▸ **Exercise description**
Word for word, please copy the listing below, with its pictures left out.

▸ **Information shown**

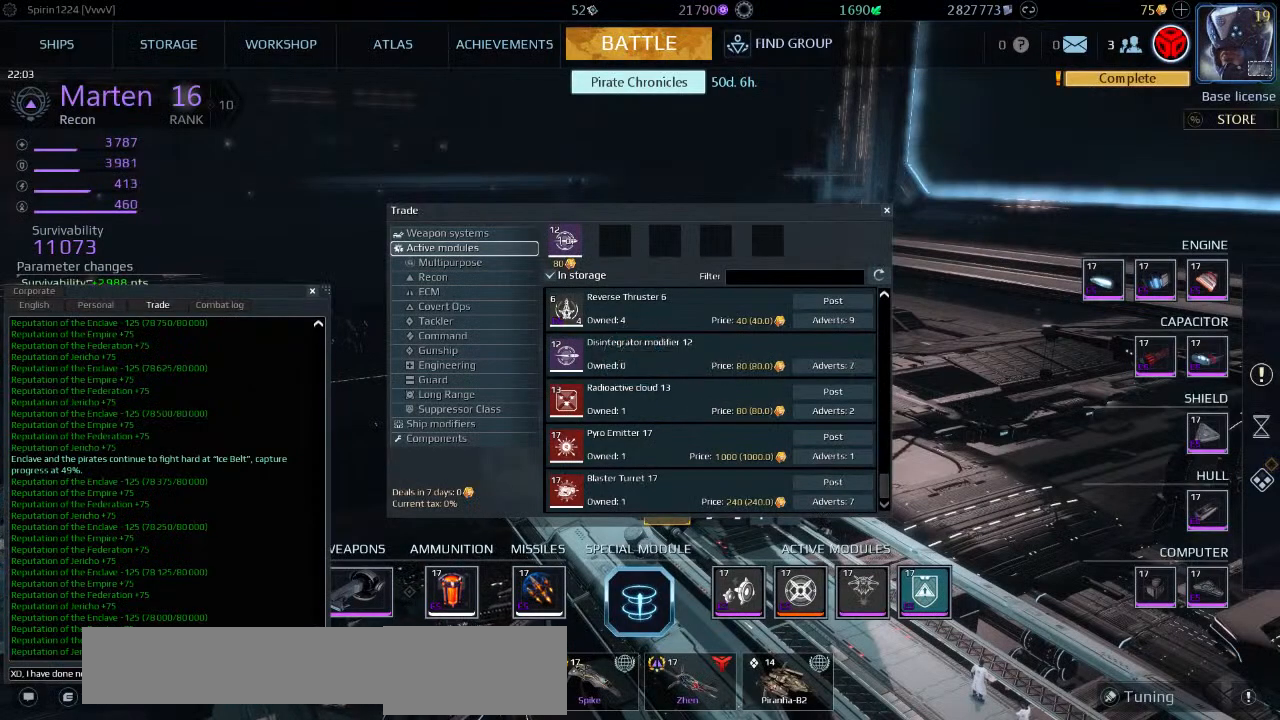
{"keys": [], "events": [[33, "tab", "down"], [116, "tab", "up"]]}
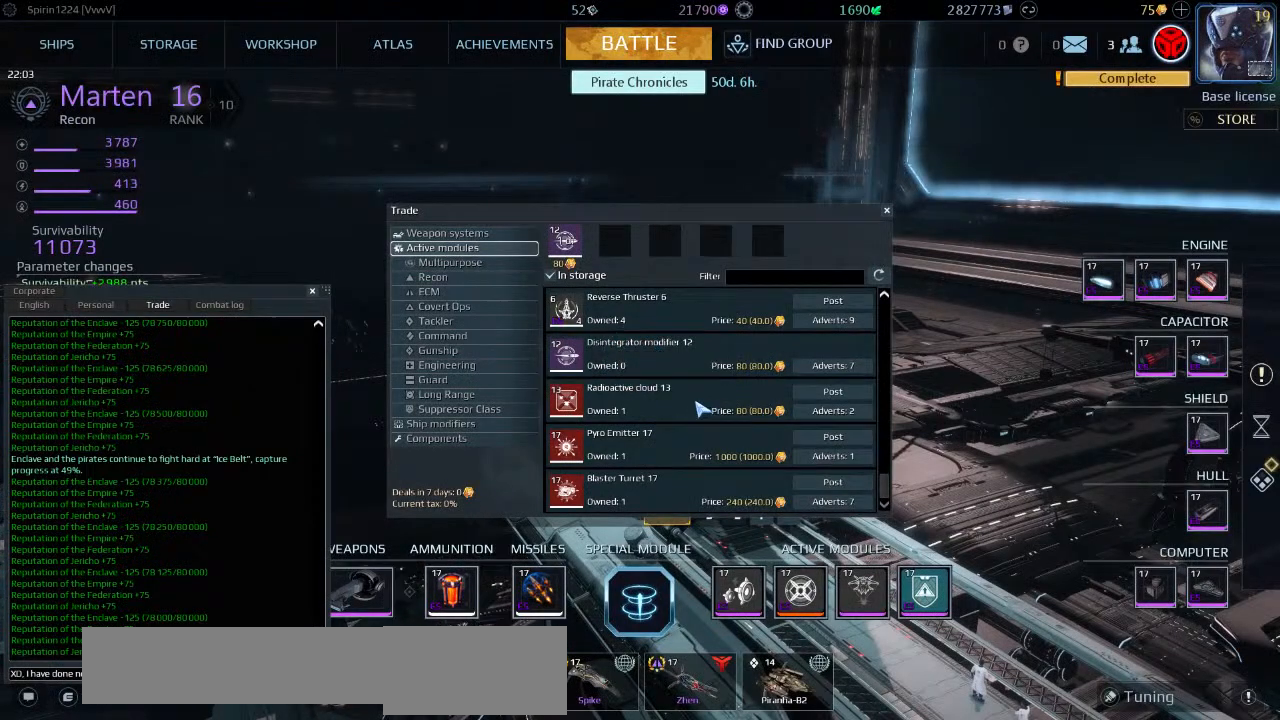
{"keys": [], "events": []}
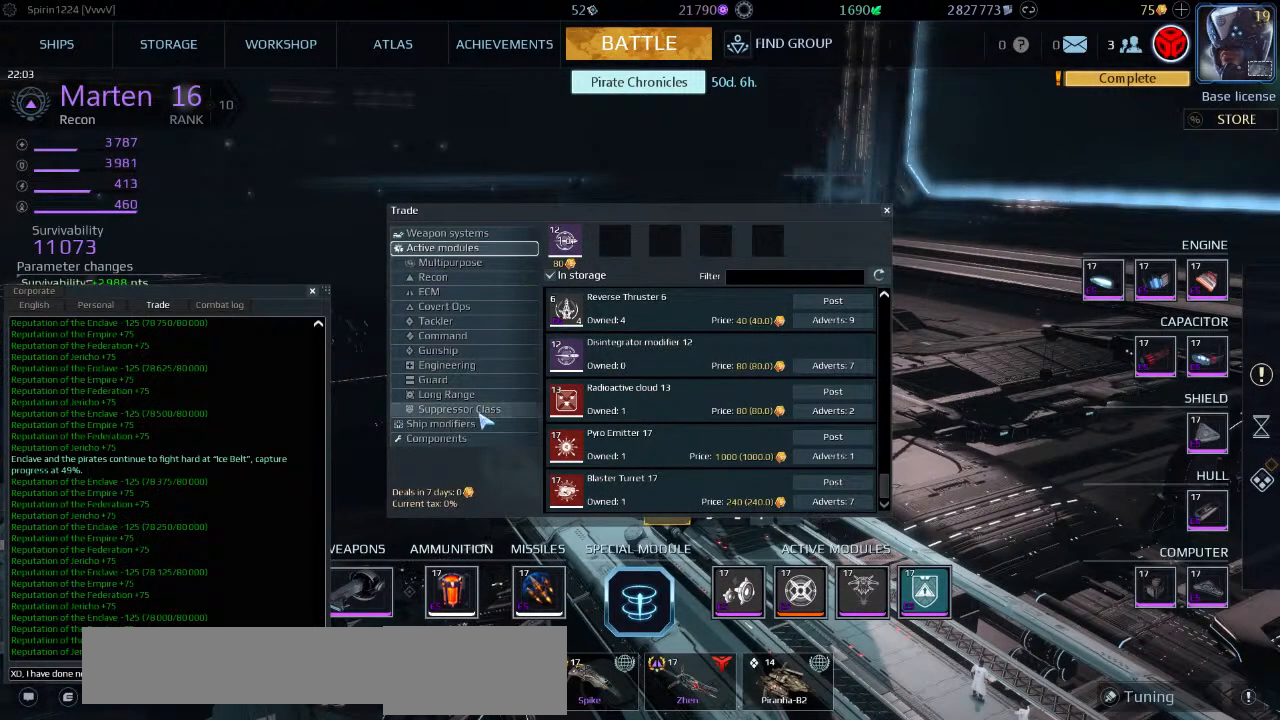
{"keys": [], "events": []}
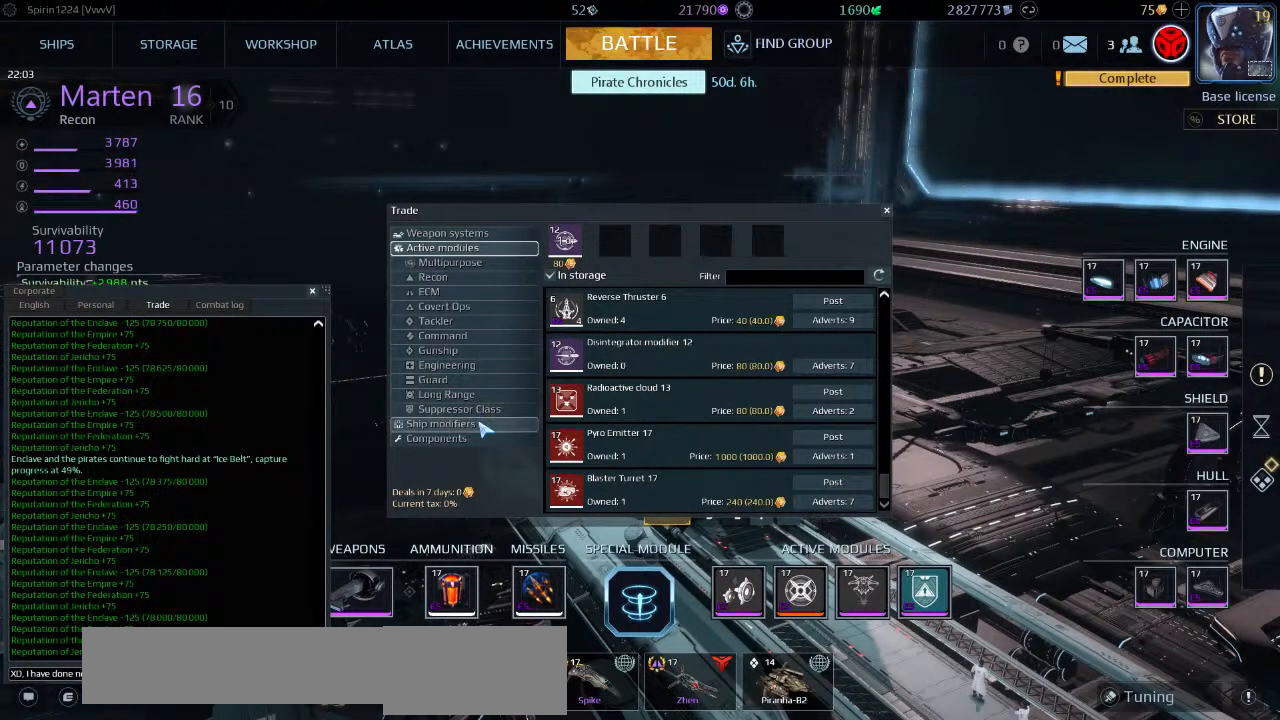
{"keys": [], "events": []}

▸ **Response for this exercise**
{"keys": [], "events": [[33, "tab", "down"], [116, "tab", "up"]]}
{"keys": [], "events": []}
{"keys": [], "events": []}
{"keys": [], "events": []}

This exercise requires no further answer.